Determine how many lines in the data below contain "cracks" and write only that number.

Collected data
- Opening Delimiter -

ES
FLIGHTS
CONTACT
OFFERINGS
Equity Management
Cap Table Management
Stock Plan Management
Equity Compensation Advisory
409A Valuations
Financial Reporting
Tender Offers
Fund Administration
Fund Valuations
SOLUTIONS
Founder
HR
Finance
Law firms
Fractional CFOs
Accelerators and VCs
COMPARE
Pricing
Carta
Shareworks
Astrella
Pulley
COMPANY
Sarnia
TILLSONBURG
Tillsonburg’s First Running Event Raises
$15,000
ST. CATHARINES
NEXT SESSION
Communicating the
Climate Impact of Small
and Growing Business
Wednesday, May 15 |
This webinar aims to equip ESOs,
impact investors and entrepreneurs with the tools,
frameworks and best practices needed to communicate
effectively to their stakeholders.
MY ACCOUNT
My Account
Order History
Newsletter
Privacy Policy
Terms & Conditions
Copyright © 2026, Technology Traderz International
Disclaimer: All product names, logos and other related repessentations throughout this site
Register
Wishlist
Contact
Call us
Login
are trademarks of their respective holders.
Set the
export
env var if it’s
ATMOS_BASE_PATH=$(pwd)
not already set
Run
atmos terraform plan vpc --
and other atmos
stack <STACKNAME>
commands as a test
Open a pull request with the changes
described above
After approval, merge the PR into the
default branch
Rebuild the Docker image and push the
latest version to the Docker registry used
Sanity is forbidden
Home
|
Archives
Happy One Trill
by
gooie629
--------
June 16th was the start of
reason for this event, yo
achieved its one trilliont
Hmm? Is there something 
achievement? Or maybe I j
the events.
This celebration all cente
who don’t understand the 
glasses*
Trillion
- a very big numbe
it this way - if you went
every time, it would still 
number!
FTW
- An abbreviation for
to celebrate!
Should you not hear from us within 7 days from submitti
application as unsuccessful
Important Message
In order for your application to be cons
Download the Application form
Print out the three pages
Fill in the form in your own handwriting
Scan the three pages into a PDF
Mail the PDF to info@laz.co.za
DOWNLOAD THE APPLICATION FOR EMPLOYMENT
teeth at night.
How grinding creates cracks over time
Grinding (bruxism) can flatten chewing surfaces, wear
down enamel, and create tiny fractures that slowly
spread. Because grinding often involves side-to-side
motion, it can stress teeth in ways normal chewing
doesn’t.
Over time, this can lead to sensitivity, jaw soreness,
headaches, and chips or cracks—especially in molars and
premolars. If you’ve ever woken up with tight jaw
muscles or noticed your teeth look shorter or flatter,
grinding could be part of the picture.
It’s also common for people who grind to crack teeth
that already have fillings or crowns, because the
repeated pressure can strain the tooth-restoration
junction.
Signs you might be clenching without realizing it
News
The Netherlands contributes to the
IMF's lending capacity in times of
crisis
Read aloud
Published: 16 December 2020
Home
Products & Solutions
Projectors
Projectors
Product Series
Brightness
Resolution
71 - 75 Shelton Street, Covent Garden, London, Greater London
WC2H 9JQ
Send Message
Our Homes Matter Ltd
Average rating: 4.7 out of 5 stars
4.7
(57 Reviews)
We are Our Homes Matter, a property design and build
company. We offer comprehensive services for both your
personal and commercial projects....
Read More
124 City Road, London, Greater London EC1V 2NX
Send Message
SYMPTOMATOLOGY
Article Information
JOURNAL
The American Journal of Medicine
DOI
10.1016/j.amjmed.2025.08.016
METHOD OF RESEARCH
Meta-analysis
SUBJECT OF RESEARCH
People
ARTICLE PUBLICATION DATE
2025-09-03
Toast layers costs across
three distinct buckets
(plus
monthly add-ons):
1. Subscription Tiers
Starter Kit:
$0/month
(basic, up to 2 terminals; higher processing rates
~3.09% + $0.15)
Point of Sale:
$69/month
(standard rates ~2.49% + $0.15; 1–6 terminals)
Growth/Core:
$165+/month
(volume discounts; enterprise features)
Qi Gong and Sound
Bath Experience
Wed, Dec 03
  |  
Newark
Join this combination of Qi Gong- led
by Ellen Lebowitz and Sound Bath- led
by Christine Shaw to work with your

- Closing Delimiter -

**ANSWER BOX**:
2